В споре с Толстым. На весах жизни (Булгаков) - страница 193

Простите, что сразу заговорил и наговорил так много о себе…

Не перестаю очень часто вспоминать о Вас, многоуважаемая София Андреевна. Собственно, всякое воспоминание о Ясной Поляне и о Льве Николаевиче связано и с воспоминанием о Вас. И не подумайте, чтобы при этом я мог питать другое чувство, кроме любви и глубокой благодарности Вам за ту большую долю испытанного мною великого счастья жизни у Вас, которая зависела от Вас.

Как бы ни различно понимали мы наши обязанности по отношению ко Льву Николаевичу, я не слепой, чтобы не видеть, что наша любовь к нему, – вероятно, большая у Вас, чем у меня, – связывает нас и, после смерти Льва Николаевича, объединяет.

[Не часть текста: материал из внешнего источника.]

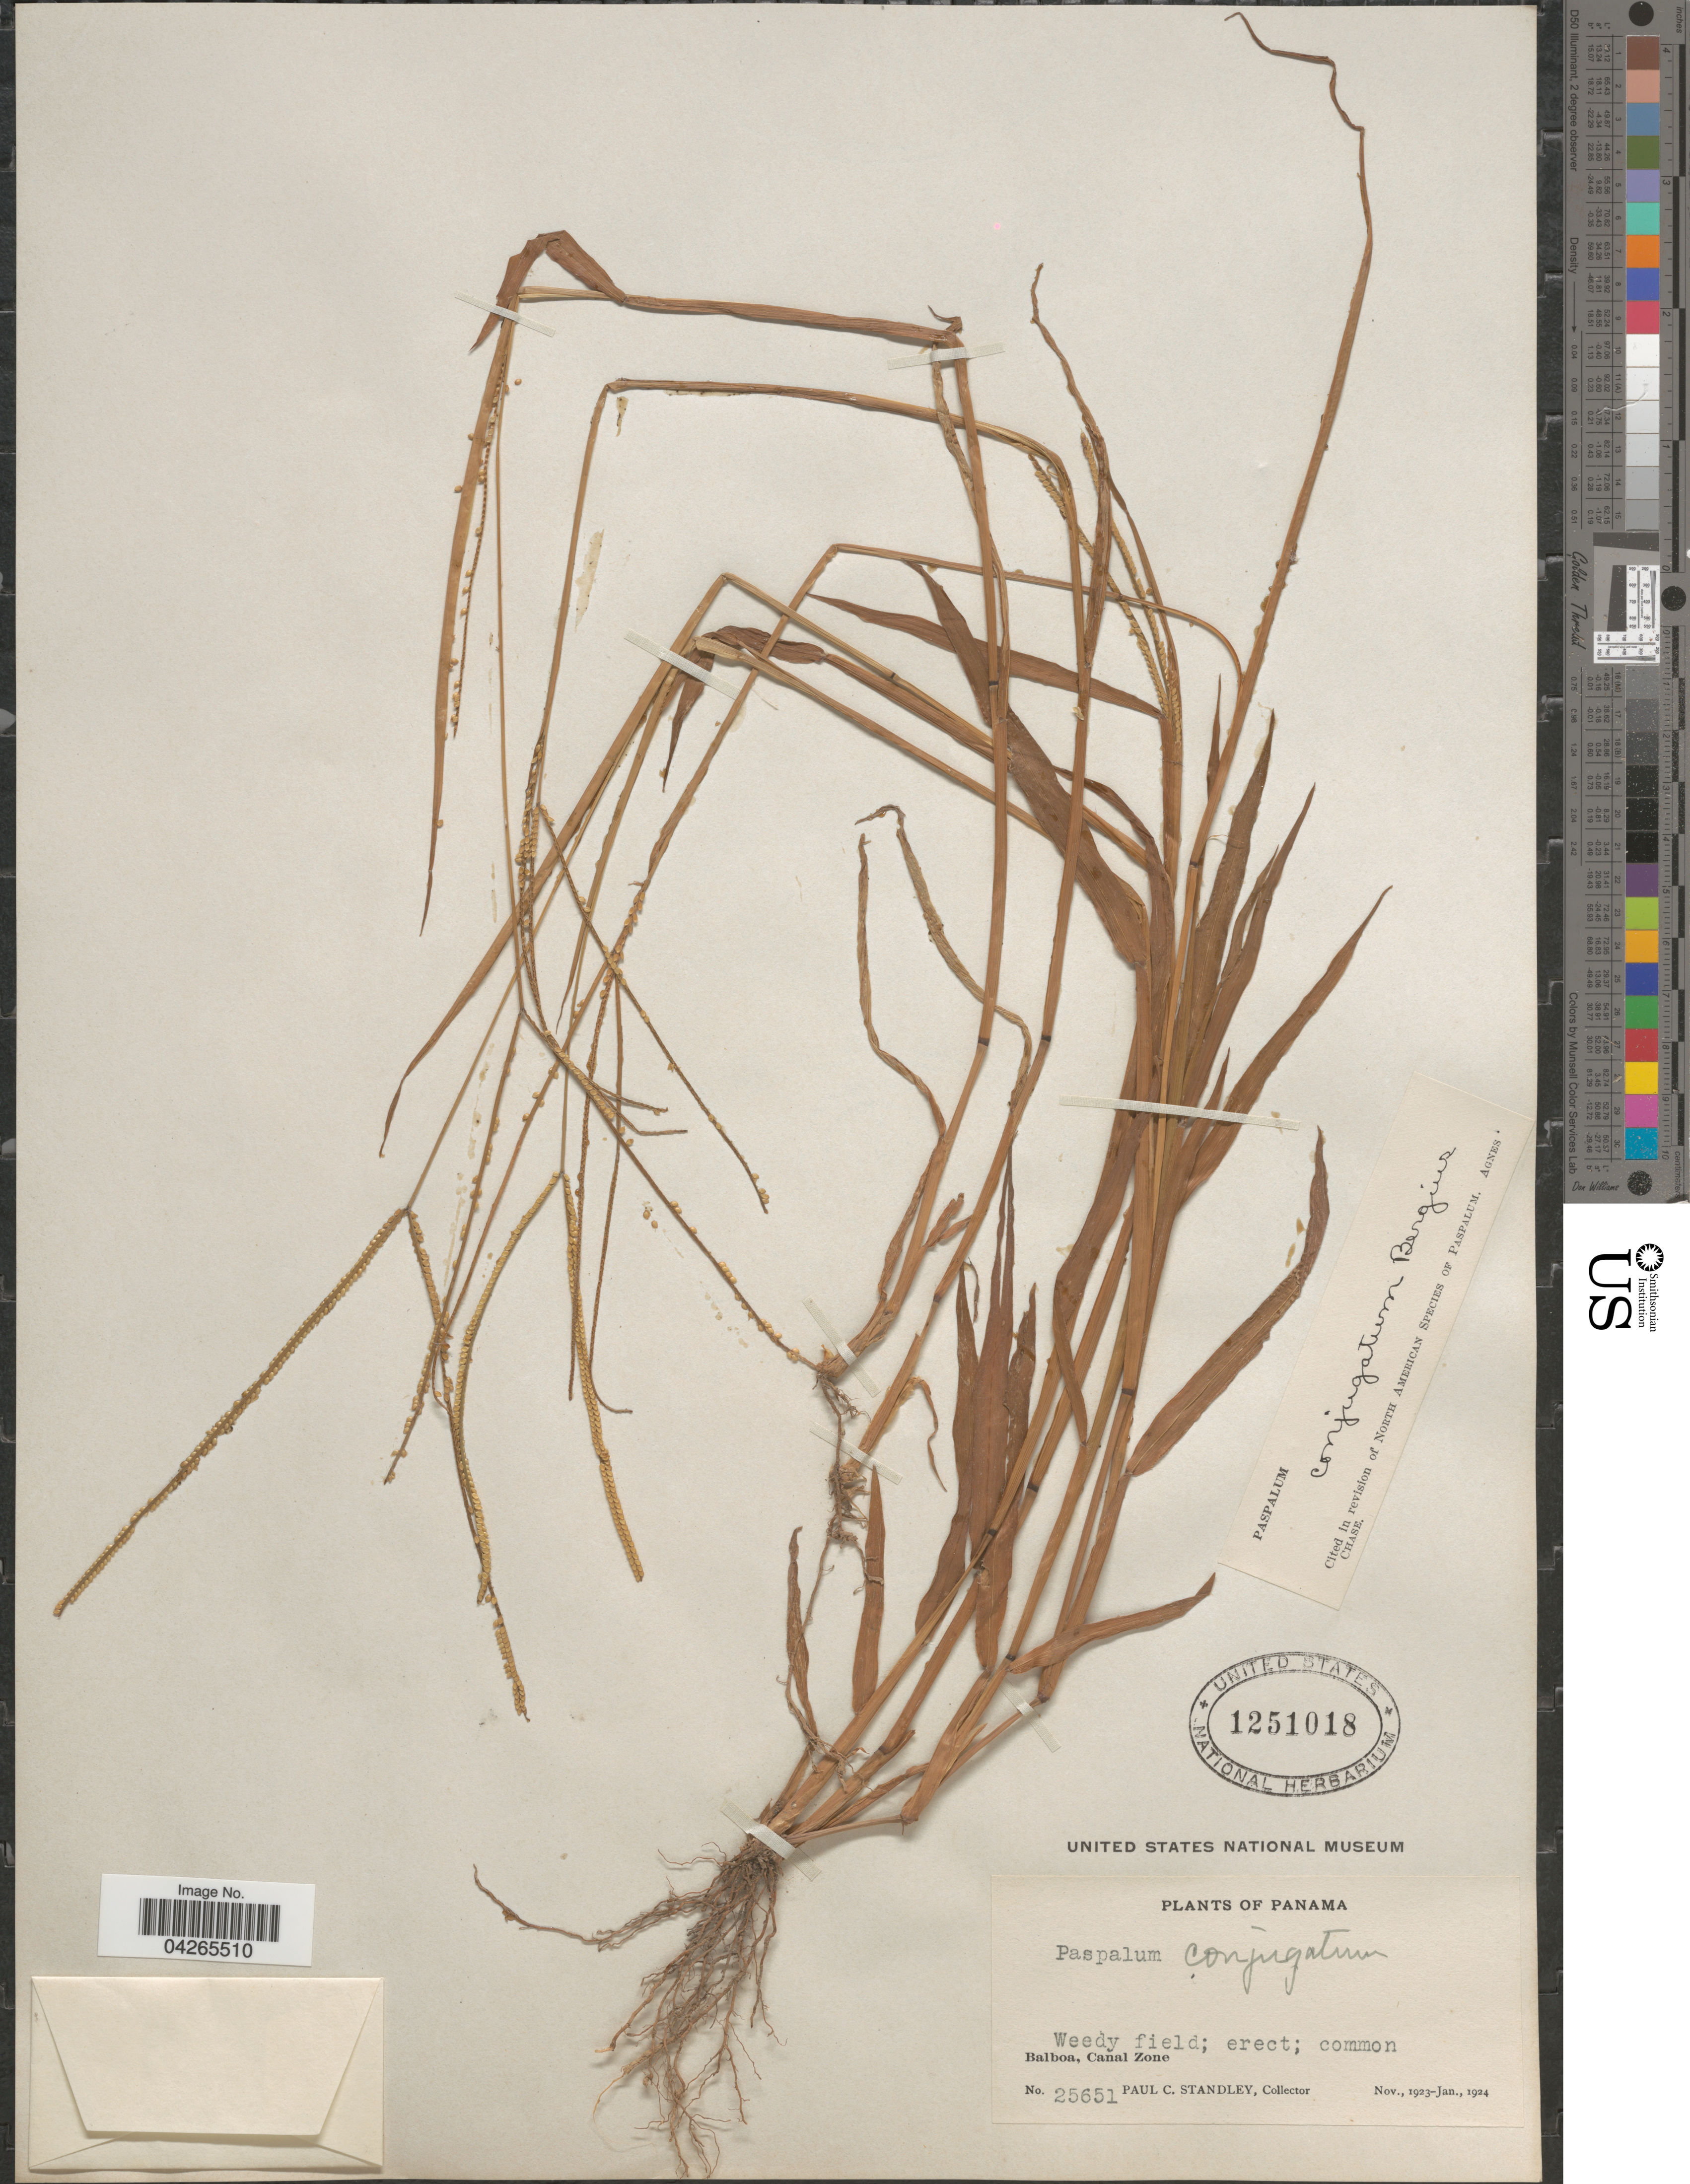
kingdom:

Я думаю, что Вам сейчас очень тяжело, наверное тяжелее, чем кому бы то ни было из любивших Льва Николаевича и потерявших его. Пожалуйста не думайте, что Вы совершенно одиноки в своем горе и что Вашего горя не понимают и не сочувствуют Вам. Во всяком случае, я не с такими. И пожалуйста, Софья Андреевна, что что бы то ни случилось, я не перестану быть душевно преданным Вам и искренно уважающим Вас

Вал. Булгаковым

Томск, Духовская ул., д. 34, Гвинейской.

4. С. А. Толстая – В. Ф. Булгакову

1 июня 1911 г. Ясная Поляна

1 июня 1911 г.

Дорогой Валентин Федорович,

Очень была рада получить от вас письмо. За книги благодарю, но они еще до меня не дошли. Я уже прочла вашу книгу, и много плакала, когда передо мной воскресало тяжелое, последнее время жизни Льва Николаевича. До самой моей смерти я не перестану горевать и раскаиваться в том, что не сумела преодолеть своих чувств и не смирилась перед тем, что Лев Николаевич стал любить так пристрастно этого злого, хитрого и глупого Черткова, а ко мне так внезапно и болезненно для меня переменился. Любя своего мужа, я должна была перенести свое несчастье, предоставить ему любить, кого он хочет. Но и теперь, оглядываясь назад на то безотрадное время, я вижу, что в том болезненном и скорбном состоянии, в котором я была, – я не могла преодолеть своих чувств. Когда Лев Николаевич мне говорил, что Чертков самый близкий ему человек, я затыкала уши, убегала и плакала. Ведь 48 лет этим самым близким человеком была я.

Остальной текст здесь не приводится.